Islamic State terrorist Khaled Sharrouf and his two sons have reportedly been killed in Syria.
Attorney-General George Brandis said he was aware of the media reports, but the government's capacity to confirm reports of deaths in Syria or Iraq was "extremely limited" because it was a war zone.
"But, if the reports are true, Australia will not mourn Khaled Sharrouf. He committed some of the most horrific crimes and waged war on Australians and our way of life," Senator Brandis said in a statement on Wednesday.
Media reports cited unnamed government officials as confirming Sharrouf - who fled Australia in 2013 to join extremist forces - and his sons Abdullah, 12, and Zarqawi, 11, were killed in a coalition air strike while driving near Raqqa on August 11.

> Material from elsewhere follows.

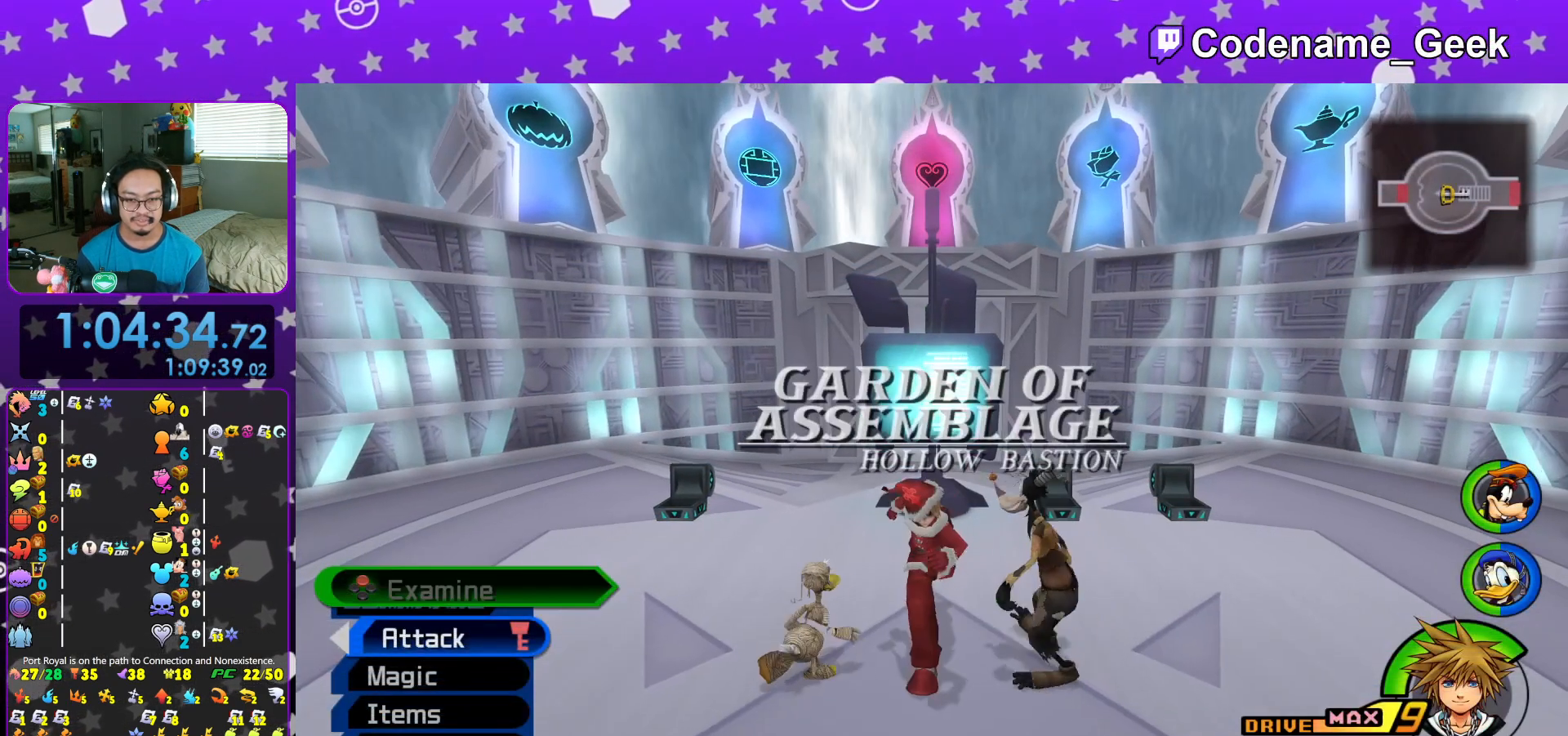
{"buttons": [], "left_stick": "down", "right_stick": "center", "events": []}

Immigration Minister Peter Dutton said nobody would want to see Australian children die, but their parents had dragged them into a war zone and should have expected nothing less.
"They are obviously horrible people - atrocious parents - to take their children into that war zone," he told reporters in Canberra.
"You've seen the footage of the children - one holding up a severed head and the rest of it - who would expect any other outcome from parents and people as evil as their father."
Photos of Sharrouf's corpse and the corpses of his sons had been seen by members of Australia's extremist community, the ABC reported.
If confirmed it would be the first known deaths of Australian children by a coalition air strike in the Syrian war.
In February, Sharrouf became the first Australian to be stripped of citizenship under new anti-terrorism laws.
"Khaled Sharrouf and his wife took their children to an active war zone, and exposed them to the barbaric practices of Islamic State," Senator Brandis said.
The IS fighter made headlines in 2014 when he posted a photograph of one of his sons holding the head of a Syrian government official.
Sharrouf went to Syria on his brother's passport just a year after completing a four-year jail term for plotting a high-level terrorist attack in Australia.
He was caught during a major counter-terrorism investigation that broke up jihadist cells in Melbourne and Sydney.